Search code examples
sasfuzzy-searchproc-sql

Fuzzy match in proc sql, select minimum distance


I have a list with some fuzzy variables and a list with some clean variables. I want to want to (fuzzy) match both of them where the compged distance is lowest and some rules regarding their edit distances are satisfied (f.ex. compged < 100 and spedis < 50). I tried the following code

proc sql noprint;
create table out as
select min(compged(fuzzy.fuzzy_title,clean.cleaned_title,100)) 
as comp,
fuzzy.fuzzy_title, clean.cleaned_title
from fuzzy inner join clean
on (compged(fuzzy.fuzzy_title,clean.cleaned_title,100) < 100 and 
spedis(clean.cleaned_title,fuzzy.fuzzy_title) < 50);
quit;

The datasets fuzzy and clean basically just contain the titles that I want to match. The code I use just gives me the minimum compged score of the whole dataset and then some arbitrary match where my condition regarding the distances are satisfied. Is there a way to choose exactly the clean_title with the minimum compged score for a given fuzzy_title?

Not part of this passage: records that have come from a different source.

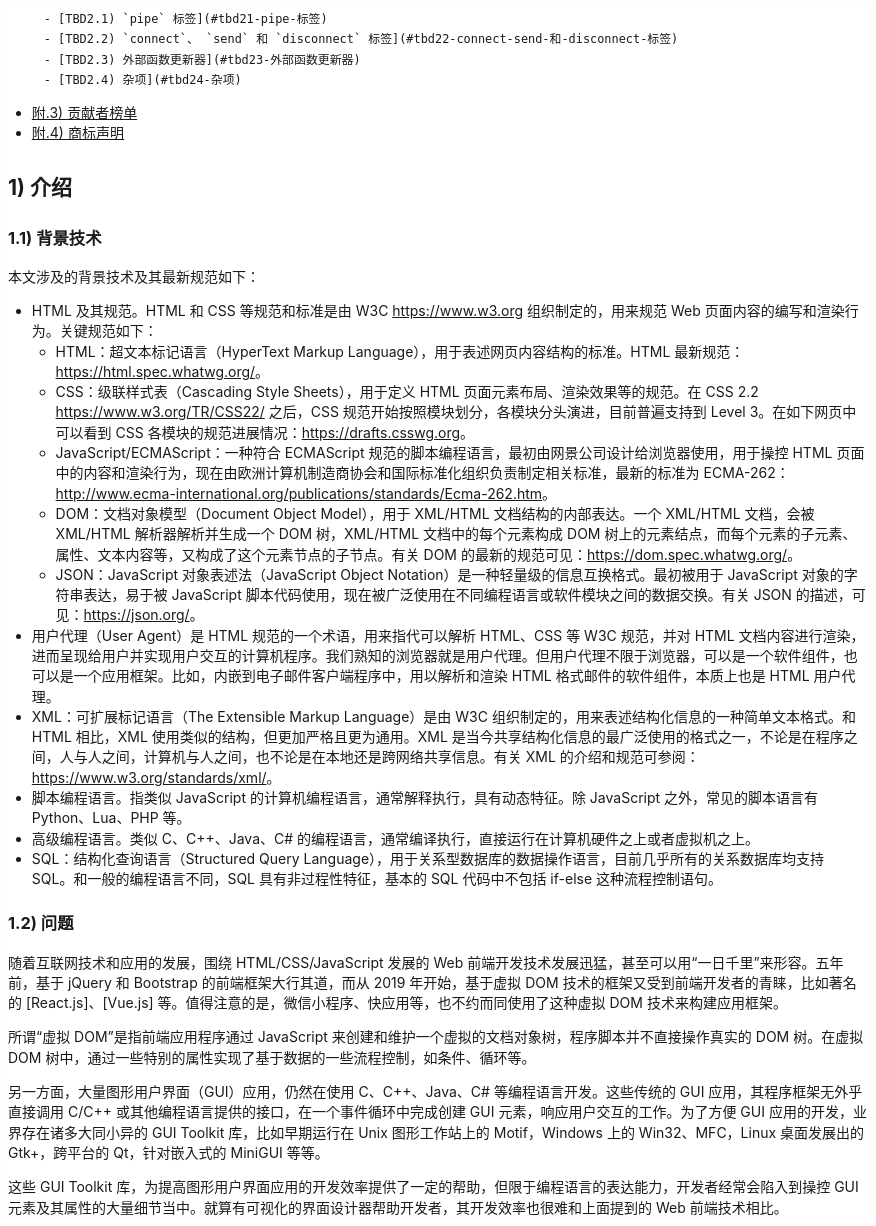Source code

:          - [TBD2.1) `pipe` 标签](#tbd21-pipe-标签)
         - [TBD2.2) `connect`、 `send` 和 `disconnect` 标签](#tbd22-connect-send-和-disconnect-标签)
         - [TBD2.3) 外部函数更新器](#tbd23-外部函数更新器)
         - [TBD2.4) 杂项](#tbd24-杂项)
   + [附.3) 贡献者榜单](#附3-贡献者榜单)
   + [附.4) 商标声明](#附4-商标声明)

[//]:# (END OF TOC)

## 1) 介绍

### 1.1) 背景技术

本文涉及的背景技术及其最新规范如下：

- HTML 及其规范。HTML 和 CSS 等规范和标准是由 W3C <https://www.w3.org> 组织制定的，用来规范 Web 页面内容的编写和渲染行为。关键规范如下：
   * HTML：超文本标记语言（HyperText Markup Language），用于表述网页内容结构的标准。HTML 最新规范：<https://html.spec.whatwg.org/>。
   * CSS：级联样式表（Cascading Style Sheets），用于定义 HTML 页面元素布局、渲染效果等的规范。在 CSS 2.2 <https://www.w3.org/TR/CSS22/> 之后，CSS 规范开始按照模块划分，各模块分头演进，目前普遍支持到 Level 3。在如下网页中可以看到 CSS 各模块的规范进展情况：<https://drafts.csswg.org>。
   * JavaScript/ECMAScript：一种符合 ECMAScript 规范的脚本编程语言，最初由网景公司设计给浏览器使用，用于操控 HTML 页面中的内容和渲染行为，现在由欧洲计算机制造商协会和国际标准化组织负责制定相关标准，最新的标准为 ECMA-262：<http://www.ecma-international.org/publications/standards/Ecma-262.htm>。
   * DOM：文档对象模型（Document Object Model），用于 XML/HTML 文档结构的内部表达。一个 XML/HTML 文档，会被 XML/HTML 解析器解析并生成一个 DOM 树，XML/HTML 文档中的每个元素构成 DOM 树上的元素结点，而每个元素的子元素、属性、文本内容等，又构成了这个元素节点的子节点。有关 DOM 的最新的规范可见：<https://dom.spec.whatwg.org/>。
   * JSON：JavaScript 对象表述法（JavaScript Object Notation）是一种轻量级的信息互换格式。最初被用于 JavaScript 对象的字符串表达，易于被 JavaScript 脚本代码使用，现在被广泛使用在不同编程语言或软件模块之间的数据交换。有关 JSON 的描述，可见：<https://json.org/>。
- 用户代理（User Agent）是 HTML 规范的一个术语，用来指代可以解析 HTML、CSS 等 W3C 规范，并对 HTML 文档内容进行渲染，进而呈现给用户并实现用户交互的计算机程序。我们熟知的浏览器就是用户代理。但用户代理不限于浏览器，可以是一个软件组件，也可以是一个应用框架。比如，内嵌到电子邮件客户端程序中，用以解析和渲染 HTML 格式邮件的软件组件，本质上也是 HTML 用户代理。
- XML：可扩展标记语言（The Extensible Markup Language）是由 W3C 组织制定的，用来表述结构化信息的一种简单文本格式。和 HTML 相比，XML 使用类似的结构，但更加严格且更为通用。XML 是当今共享结构化信息的最广泛使用的格式之一，不论是在程序之间，人与人之间，计算机与人之间，也不论是在本地还是跨网络共享信息。有关 XML 的介绍和规范可参阅：<https://www.w3.org/standards/xml/>。
- 脚本编程语言。指类似 JavaScript 的计算机编程语言，通常解释执行，具有动态特征。除 JavaScript 之外，常见的脚本语言有 Python、Lua、PHP 等。
- 高级编程语言。类似 C、C++、Java、C# 的编程语言，通常编译执行，直接运行在计算机硬件之上或者虚拟机之上。
- SQL：结构化查询语言（Structured Query Language），用于关系型数据库的数据操作语言，目前几乎所有的关系数据库均支持 SQL。和一般的编程语言不同，SQL 具有非过程性特征，基本的 SQL 代码中不包括 if-else 这种流程控制语句。

### 1.2) 问题

随着互联网技术和应用的发展，围绕 HTML/CSS/JavaScript 发展的 Web 前端开发技术发展迅猛，甚至可以用“一日千里”来形容。五年前，基于 jQuery 和 Bootstrap 的前端框架大行其道，而从 2019 年开始，基于虚拟 DOM 技术的框架又受到前端开发者的青睐，比如著名的 [React.js]、[Vue.js] 等。值得注意的是，微信小程序、快应用等，也不约而同使用了这种虚拟 DOM 技术来构建应用框架。

所谓“虚拟 DOM”是指前端应用程序通过 JavaScript 来创建和维护一个虚拟的文档对象树，程序脚本并不直接操作真实的 DOM 树。在虚拟 DOM 树中，通过一些特别的属性实现了基于数据的一些流程控制，如条件、循环等。

另一方面，大量图形用户界面（GUI）应用，仍然在使用 C、C++、Java、C# 等编程语言开发。这些传统的 GUI 应用，其程序框架无外乎直接调用 C/C++ 或其他编程语言提供的接口，在一个事件循环中完成创建 GUI 元素，响应用户交互的工作。为了方便 GUI 应用的开发，业界存在诸多大同小异的 GUI Toolkit 库，比如早期运行在 Unix 图形工作站上的 Motif，Windows 上的 Win32、MFC，Linux 桌面发展出的 Gtk+，跨平台的 Qt，针对嵌入式的 MiniGUI 等等。

这些 GUI Toolkit 库，为提高图形用户界面应用的开发效率提供了一定的帮助，但限于编程语言的表达能力，开发者经常会陷入到操控 GUI 元素及其属性的大量细节当中。就算有可视化的界面设计器帮助开发者，其开发效率也很难和上面提到的 Web 前端技术相比。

I might have searched wrong, but I couldn't find the answer to this.


Solution

  • I think you are looking for group by + having:

       proc sql;
        create table out as
        select 
             compged(fuzzy.fuzzy_title,clean.cleaned_title,100)as comp
            ,fuzzy.fuzzy_title
            ,clean.cleaned_title
        from fuzzy inner join clean
            on (compged(fuzzy.fuzzy_title,clean.cleaned_title,100) < 100 
            and spedis(clean.cleaned_title,fuzzy.fuzzy_title) < 50)
        group by fuzzy.fuzzy_title
        having calculated comp = min(compged(fuzzy.fuzzy_title,clean.cleaned_title,100))
        ;quit;
    

    If there are more fuzzy_title + cleaned_title pairs having the same comp value, all of them will be in the output. You can select only one of them in a single query. However, I think it's easier to keep those steps separated and select one row for each fuzzy_title in another query (e.g. using first data step variable).